Rising rents for street-side properties and a push for infill development drive trend in urban alleys.

 

By Ed Murrieta

SACRAMENTO — Alleys in America are most commonly associated with illicit activities and unsavory characters. Even if people visit such alleys, few know their names.

Today in Sacramento, alleys within the city’s downtown and midtown core are breeding grounds for hipster entrepreneurs, urban infill development and local branding — homes to third-wave coffee roasters, a kaleidoscopic cantina, a displaced dive bar and a beer-and-pizza joint where you can play games like corn hole inside a foodie fortress made of shipping containers.

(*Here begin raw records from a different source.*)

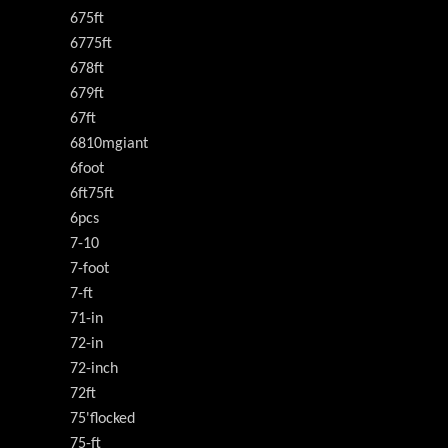
675ft
6775ft
678ft
679ft
67ft
6810mgiant
6foot
6ft75ft
6pcs
7-10
7-foot
7-ft
71-in
72-in
72-inch
72ft
75'flocked
75-ft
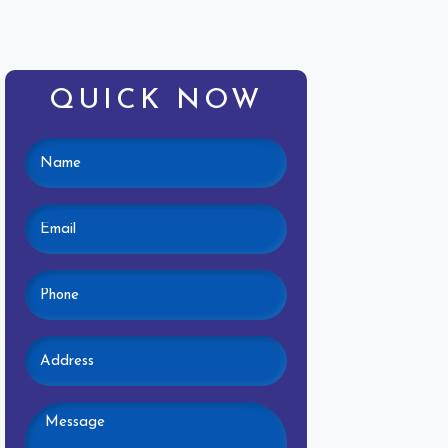
QUICK NOW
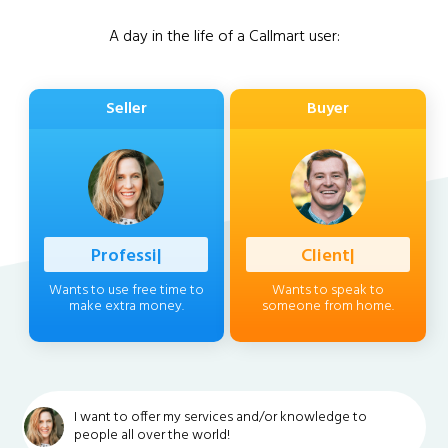
A day in the life of a Callmart user:
Seller
Buyer
|
|
Wants to use free time to
Wants to speak to
make extra money.
someone from home.
I want to offer my services and/or knowledge to
people all over the world!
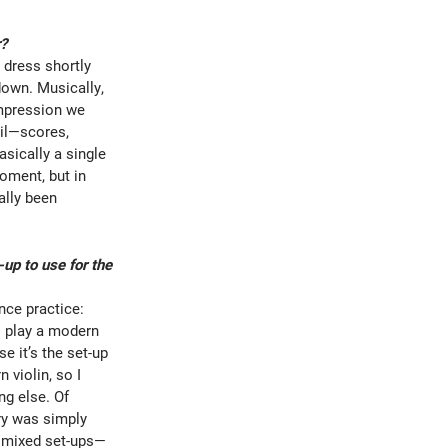
r?
 dress shortly
down. Musically,
impression we
ail—scores,
asically a single
moment, but in
ally been
up to use for the
ance practice:
o play a modern
e it’s the set-up
 violin, so I
ng else. Of
ory was simply
e mixed set-ups—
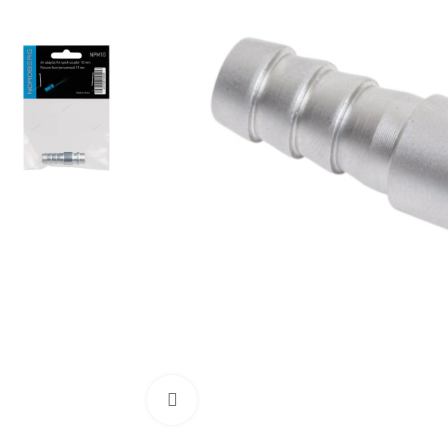
Click to enlarge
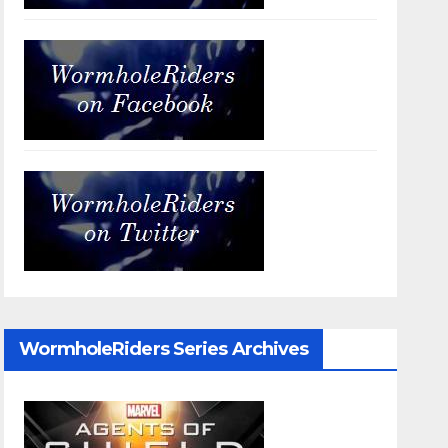
WormholeRiders Series Archives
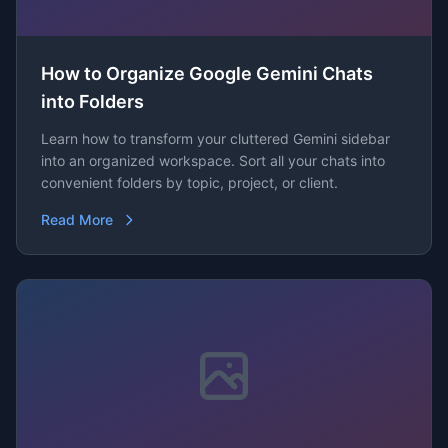
How to Organize Google Gemini Chats
into Folders
Learn how to transform your cluttered Gemini sidebar
into an organized workspace. Sort all your chats into
convenient folders by topic, project, or client.
Read More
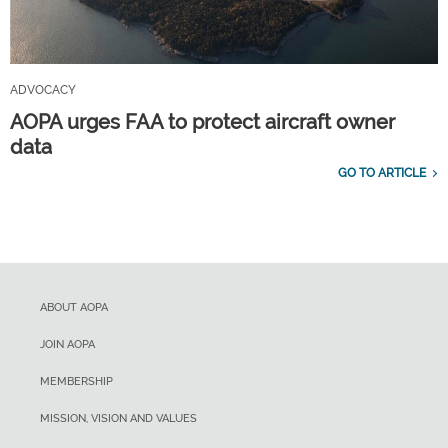
ADVOCACY
AOPA urges FAA to protect aircraft owner
data
GO TO ARTICLE
ABOUT AOPA
JOIN AOPA
MEMBERSHIP
MISSION, VISION AND VALUES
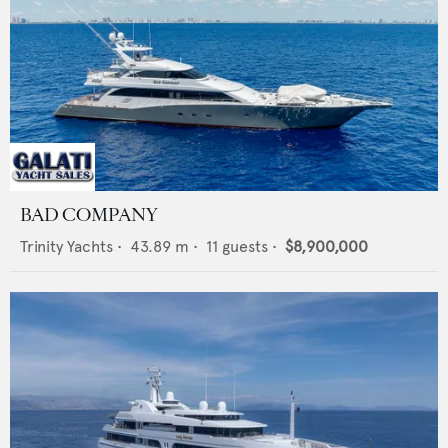
BAD COMPANY
Trinity Yachts
•
43.89
m •
11
guests •
$8,900,000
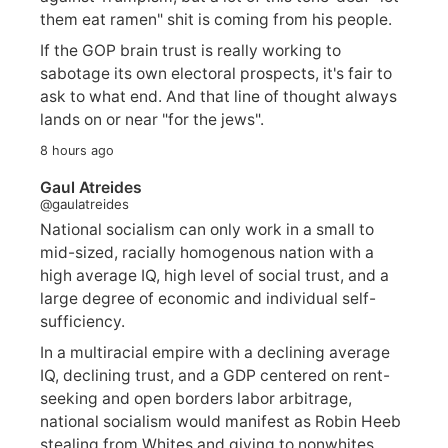
them eat ramen" shit is coming from his people.
If the GOP brain trust is really working to
sabotage its own electoral prospects, it's fair to
ask to what end. And that line of thought always
lands on or near "for the jews".
8 hours ago
Gaul Atreides
@gaulatreides
National socialism can only work in a small to
mid-sized, racially homogenous nation with a
high average IQ, high level of social trust, and a
large degree of economic and individual self-
sufficiency.
In a multiracial empire with a declining average
IQ, declining trust, and a GDP centered on rent-
seeking and open borders labor arbitrage,
national socialism would manifest as Robin Heeb
stealing from Whites and giving to nonwhites.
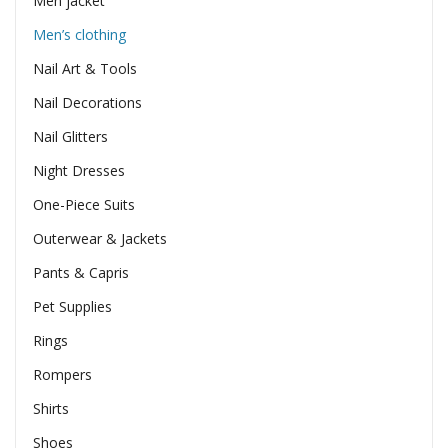
Men jacket
Men’s clothing
Nail Art & Tools
Nail Decorations
Nail Glitters
Night Dresses
One-Piece Suits
Outerwear & Jackets
Pants & Capris
Pet Supplies
Rings
Rompers
Shirts
Shoes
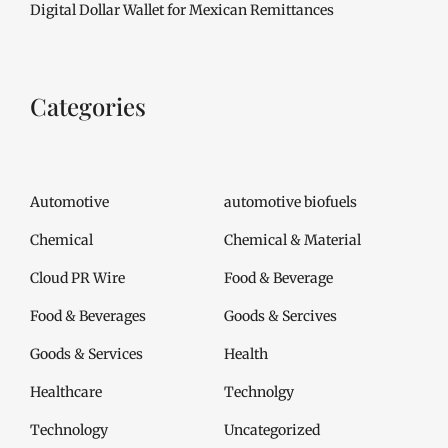
Digital Dollar Wallet for Mexican Remittances
Categories
Automotive
automotive biofuels
Chemical
Chemical & Material
Cloud PR Wire
Food & Beverage
Food & Beverages
Goods & Sercives
Goods & Services
Health
Healthcare
Technolgy
Technology
Uncategorized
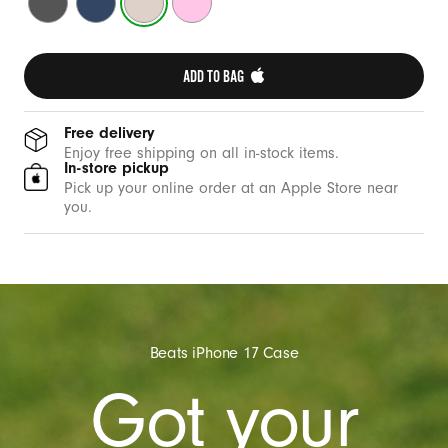
e
Grey
Blue
Stone
Pink
w
i
ADD TO BAG 
t
h
C
Free delivery
Enjoy free shipping on all in-stock items.
a
In-store pickup
m
Pick up your online order at an Apple Store near
you.
e
r
a
C
o
n
Beats iPhone 17 Case
t
Got your
r
o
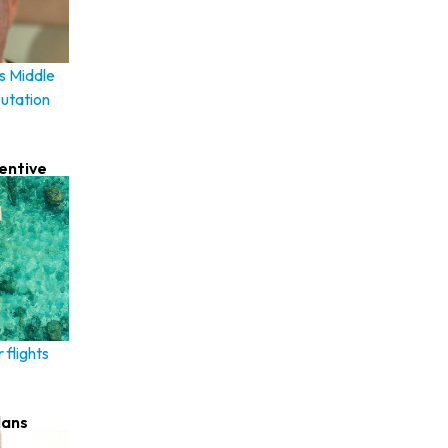
s Middle
putation
centive
 flights
lans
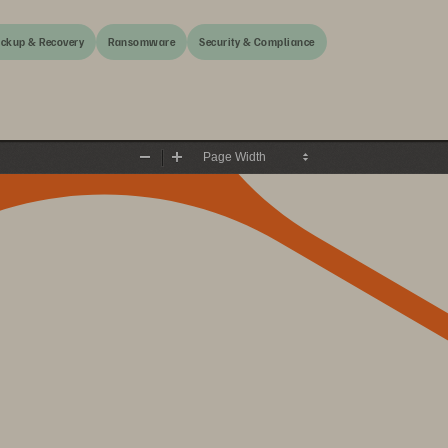
ckup & Recovery
Ransomware
Security & Compliance
Zoom
Zoom
Out
In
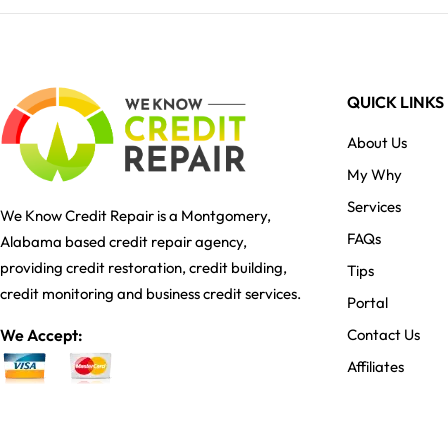
QUICK LINKS
About Us
My Why
Services
We Know Credit Repair is a Montgomery,
FAQs
Alabama based credit repair agency,
providing credit restoration, credit building,
Tips
credit monitoring and business credit services.
Portal
We Accept:
Contact Us
Affiliates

Unlike like San Francisco’s Belden Place, a narrow pedestrian alley in the Financial District that serves as the main entry for a cluster of well-known restaurants that border its one-block path between Bush and Pine streets, Sacramento’s alleys hide single outposts that feel like real finds when you happen upon them as you crisscross leafy-green streets and paved alleys while looking for parking.

Utilization of Sacramento’s alleys is driven by a public-private project that funds alley repaving, sewer upgrades and new names that that replace alphabet-based names (B Street Alley, C Street Alley, et. al) and honor Sacramento culture and history with names like Tomato Alley, Solon Alley and Liestal Alley, the latter for the Swiss town where Sacramento pioneer John Sutter was born.

I propose a go-and-do day-trip travel story that spotlights Cantina Alley, Federalist Public House, Pre-Flite Lounge, Old Soul Coffee, Pachamama Coffee and Oakhaus — the latter being the latest Sacramento project opened by Bay Area restaurateur Thomas Schnetz on the edge of an alley in a brand-new development in a gentrifying neighborhood.